Il y a toujours eu deux 14 Juillet. La Fête nationale commémore une autre fête qui eut lieu en 1790, la Fête de la Fédération qui s’est déroulée sur le Champ de Mars un an après la prise de la Bastille. Le Roi revenu à Paris depuis octobre la préside. La Fayette est le grand homme du jour. Il commande la garde nationale de Paris et c’est lui qui organise ce rassemblement des fédérations des gardes nationales venues de toute la France. Il prête serment à la Nation, à la Loi et au Roi qui lui même jure fidélité à la Constitution. Talleyrand célèbre la messe. La France est devenue une monarchie constitutionnelle. La famille royale est acclamée avec une ferveur qui semble unir les Français dans cette adhésion à une France nouvelle. A quelques jours près, l’année suivante, La Fayette et Bailly, le premier maire de Paris, font tirer sur la foule au même endroit. Le pays descend la pente vers la Terreur, dont les germes étaient apparus l’autre 14 Juillet, celui de 1789, lorsque après la reddition de la prison-forteresse, la foule avait massacré le gouverneur De Launay, tandis que l’on assassinait le prévôt des marchands De Flesselles, les têtes de l’un et de l’autre étant ensuite « promenées » dans la ville au bout d’une pique. Quand en 1880 cette date devint celle de la Fête Nationale, la gauche y voyait la commémoration de la révolte populaire qui commença la révolution conduisant à la république. La droite, au contraire, voulait que ce soit la célébration de l’union nationale dans un pays ayant retrouvé un équilibre de ses institutions. Les uns pensaient à 1789, les autres à 1790.
Cette dualité française a subsisté. Il y a eu cette année deux 14 Juillet : celui de la cérémonie officielle circonscrite à la Place de la Concorde, et celui de la manifestation de la Place de la République qui a entraîné des heurts avec la police. Il y avait des soignants des deux côtés, ceux que l’on mettait à l’honneur à la Concorde, et ceux qui manifestaient pour réclamer des moyens et protester contre un pouvoir qui les méprise, à la République. Le spectacle d’affrontements entre manifestants et Forces de l’ordre un jour de Fête Nationale est choquant. La réduction de la Fête officielle, habituellement marquée par un grand défilé militaire propre à stimuler la fierté nationale, à un spectacle plus composite et plus intime, s’inscrit dans la « réinvention » annoncée. Sans véritable public, il tenait à la fois de la remise des prix, pour récompenser les « premiers de corvée » du COVID-19, et de la page d’histoire afin de récupérer comme prévu la silhouette du Général de Gaulle pour rehausser l’image du titulaire actuel de la présidence. Peut-on en même temps se mettre dans l’ombre du Général qui voulait la grandeur de la France et rapetisser la manifestation qui chaque année la rappelle ? La voix doucereuse et même parfois éteinte de M. Macron lors de l’interview à laquelle il a cette année condescendu participait du même changement. Jupiter avait entamé son mandat sur un ton péremptoire, en premier de cordée méprisant et parfois transgressif, entouré de ses amis socialistes « progressistes ». Avec un nouveau gouvernement lesté d’opportunistes venus des Républicains, il se veut davantage le grand frère qui vient en aide à sa famille dans le malheur, donneur de conseils de prudence, presque « Père Noêl » pour les annonces généreuses de celui qui aime et ne compte pas, et pas du tout Père Fouettard pour les impôts. Mais les deux journalistes complaisants n’ont pas eu l’indélicatesse d’insister sur la contradiction.

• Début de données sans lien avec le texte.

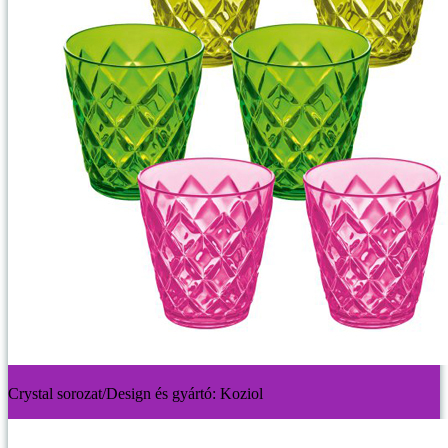
Crystal sorozat/Design és gyártó: Koziol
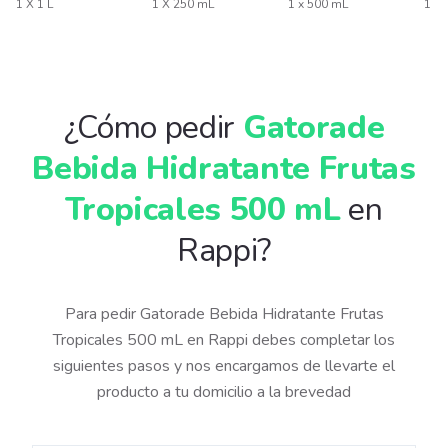
1 X 1 L
1 X 250 mL
1 x 500 mL
1 X
¿Cómo pedir
Gatorade
Bebida Hidratante Frutas
Tropicales 500 mL
en
Rappi?
Para pedir Gatorade Bebida Hidratante Frutas
Tropicales 500 mL en Rappi debes completar los
siguientes pasos y nos encargamos de llevarte el
producto a tu domicilio a la brevedad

En somme le 14 Juillet 2020 a réuni une Fête de la fédération rabougrie et tristounette, et un petit désordre bien de chez nous avec ces éternels insoumis qui ont toujours des Bastilles à prendre pour soigner leur vide intérieur. Dans le fond, c’était une Fête Nationale au rabais. On remarquera que Poutine, s’il a changé la date, n’a, lui, rien retiré au faste habituel du grand défilé sur la Place Rouge, destiné à montrer au monde entier que la Russie s’est réinvitée parmi les grands du monde. Pour cause de pandémie, la France militaire a été priée de se faire plus discrète. Ni la Fête de la musique, ni les rassemblements racialistes et antinationaux n’ont subi de restriction, comme si les activités privées ou revendicatives étaient désormais plus importantes que les célébrations nationales. Pour Macron, la France est un pays de 66 Millions d’habitants, non une nation de citoyens. Pas un mot d’ailleurs de politique étrangère : alors que la Turquie marque des points et se fait de plus en plus provocante et offensive, la France se tait sur un monde arabe où elle a accumulé les fautes et les déconvenues. Le 14 Juillet permet une démonstration de puissance et de volonté. Il n’a été cette année que la fête d’une nation qui se recroqueville sur ses problèmes de santé.